# Provided text
= = = = = = =
Hilda Thompson

Personal information
- Full name: Hilda Margaret Thompson
- Born: 26 March 1919 Wellington, New Zealand
- Died: 16 June 2004 (aged 85) Melbourne, Australia
- Batting: Left-handed
- Bowling: Left-arm medium
- Role: All-rounder

International information
- National side: New Zealand (1948);
- Only Test (cap 20): 20 March 1948 v Australia

Domestic team information
- 1944/45–1949/50: Auckland

Career statistics
| Competition | WTest | WFC |
| Matches | 1 | 15 |
| Runs scored | 17 | 815 |
| Batting average | 17.00 | 40.75 |
| 100s/50s | 0/0 | 1/7 |
| Top score | 17* | 102* |
| Balls bowled | 36 | 1,438 |
| Wickets | 0 | 34 |
| Bowling average | – | 15.55 |
| 5 wickets in innings | 0 | 1 |
| 10 wickets in match | 0 | 0 |
| Best bowling | – | 5/29 |
| Catches/stumpings | 1/– | 16/– |
- Source: CricketArchive, 27 November 2021

= Hilda Thompson =

New Zealand cricketer

Hilda Margaret Thompson (26 March 1919 – 16 June 2004) was a New Zealand cricketer who played as an all-rounder, batting left-handed and bowling left-arm medium. She played in one Test match for New Zealand in 1948. She played domestic cricket for Auckland.
= = = = = = =
In the Hilda Thompson profile, which side did she play domestic cricket for, and in which seasons?

# Information supplied
= = = = = = =
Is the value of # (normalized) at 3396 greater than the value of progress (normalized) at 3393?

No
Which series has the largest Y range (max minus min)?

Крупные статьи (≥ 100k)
= = = = = = =
# Output of the task
Auckland, from 1944/45 to 1949/50.